* Problem details
Continue the passage about roadside work zone safety and the county's right-of-way inspectors, picking up after its last sentence.

:: Source passage ::

No one was wearing any personal protective clothing (bright reflective vests). This type of vest is specifically made, and required by the County, to aid motorists in seeing workers in the road and to aid workers in the road from being hurt or fatally injured. In addition, there are standard requirements for traffic control – signs, protective devices such as cones, flaggers) in all work zones, whether or not there is paving or other “heavy” work or just landscape operations.

I called the County’s Road and Bridge Department, Right-of-way Permitting Section, and spoke with a very knowledgeable man. He confirmed that the County is still requiring all contractors, including County landscape maintenance contractors, to comply with all County regulations. In this case, he promised to look into it personally – if he could find a hole in his schedule. A quick check of the organization chart on the County’s web site indicates that the County has only four positions for right-of-way inspectors, one of which is vacant. In addition, the supervisor position for that section is also vacant. One of the three positions is dedicated to FDOT rights-of-way under an agreement with FDOT, leaving two people to inspect all of the ongoing roadway operations in the County. Two people for over 1500 miles of roadway!

:::
:: Study material ::

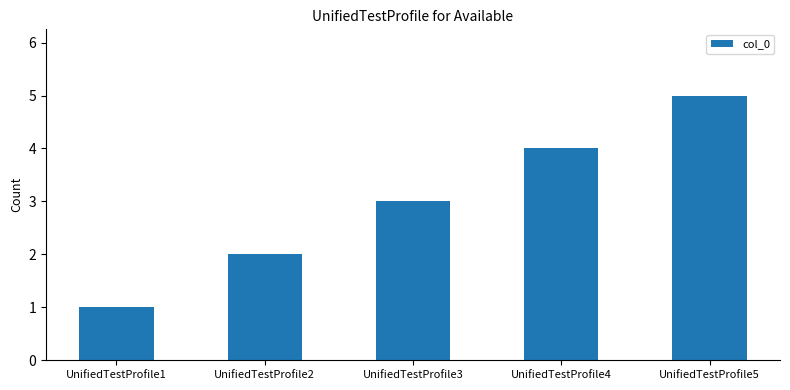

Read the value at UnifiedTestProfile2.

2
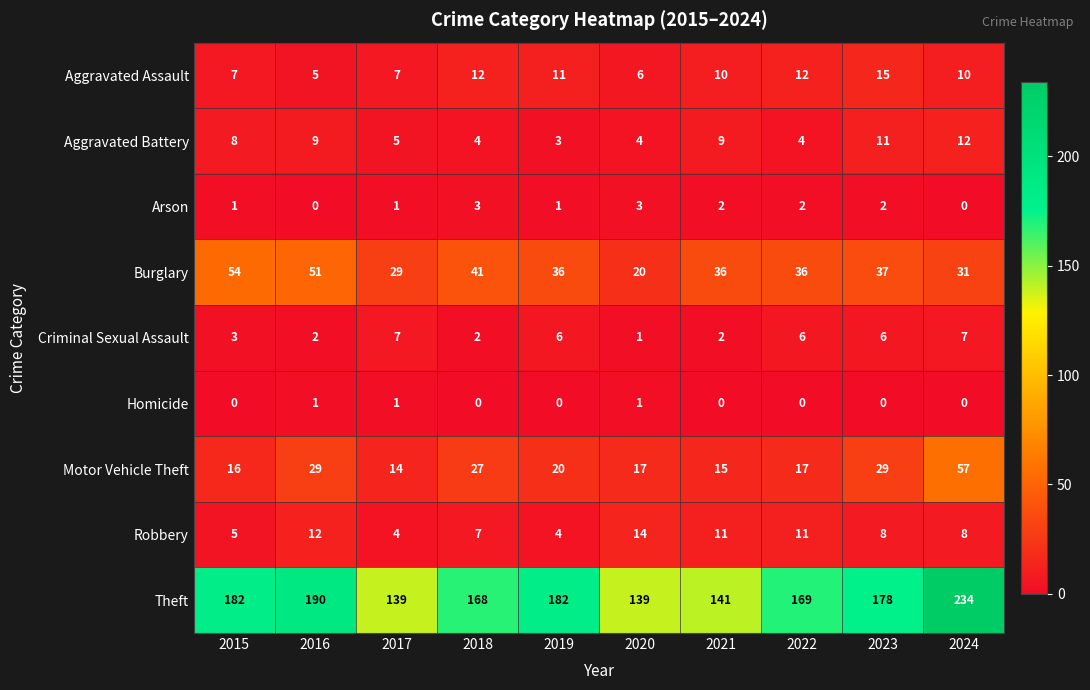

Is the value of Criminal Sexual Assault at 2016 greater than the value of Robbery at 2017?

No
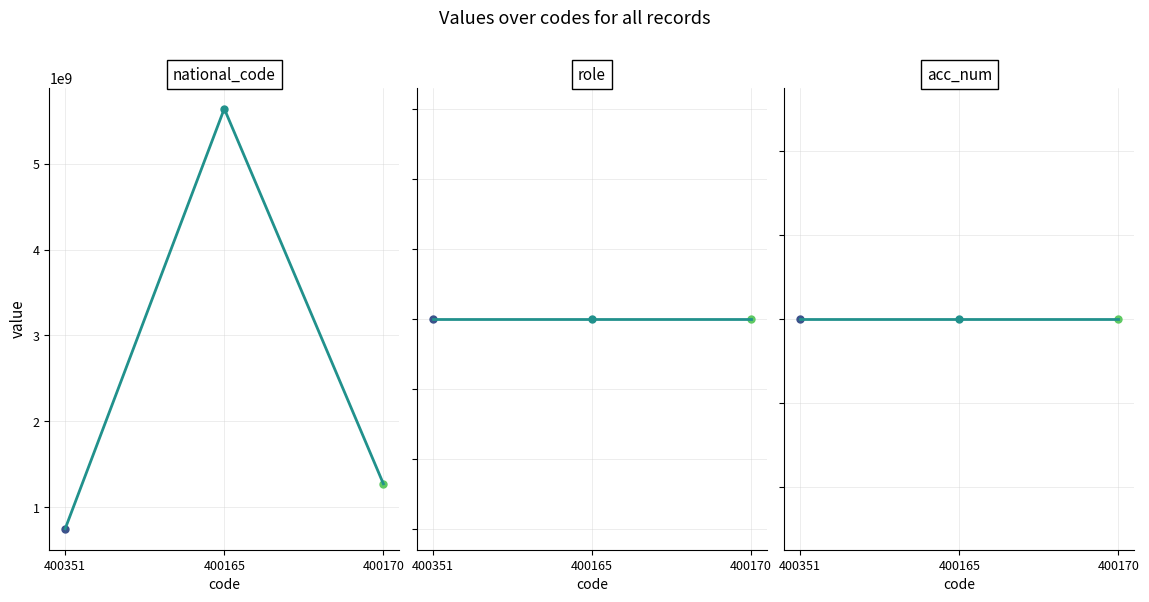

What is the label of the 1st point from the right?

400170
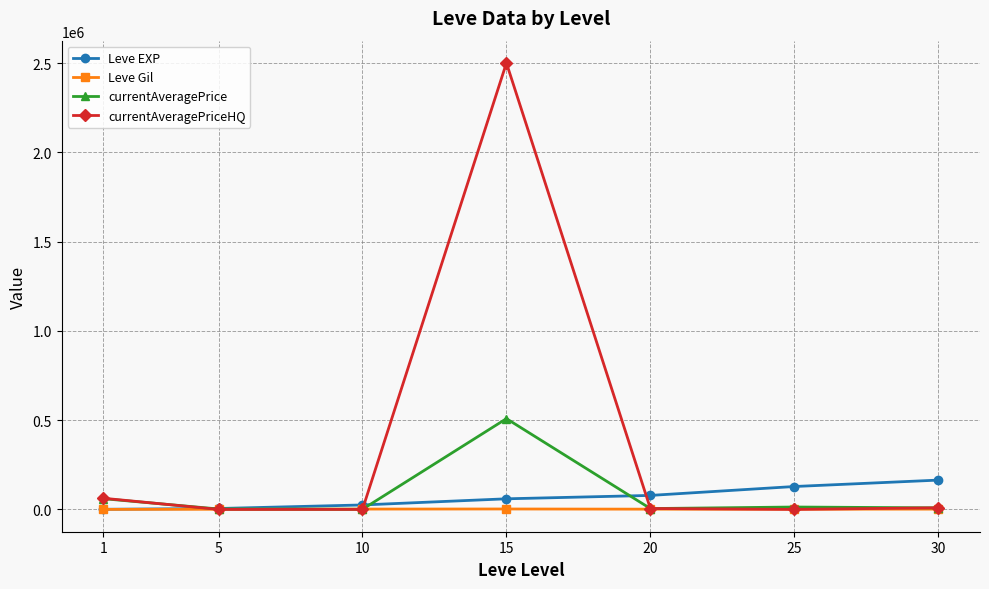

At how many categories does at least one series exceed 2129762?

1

:::

* Reply to the task
One would think that with all of the unemployment and down-sizing that is prevalent these days that safety would not be forced to take a hit along with economy. I still know many of the County’s Transportation Division employees and they are uniformly dedicated and knowledgeable about their responsibilities. The issue that I have is with the management priorities in this crazy world in which we now live. I see evidence of lack of concern about public (and personal) safety almost on a daily basis. At the same time, I see areas of county government that appear to have an excess of personnel in a sparse work environment. I do not blame any person for wanting to keep their job, but perhaps if there was better management understanding of the importance of safe operations, there might be a shift in assignments and additional training to assure that both the workers and the public were not placed in jeopardy by a contractor or another individual that wanted to shortcut to save time or money.

Unfortunately, the landscapers and tree trimmers will continue to place themselves and motorists in danger until both they and the County take their safety responsibilities seriously.

Is it just me, or is anyone else concerned?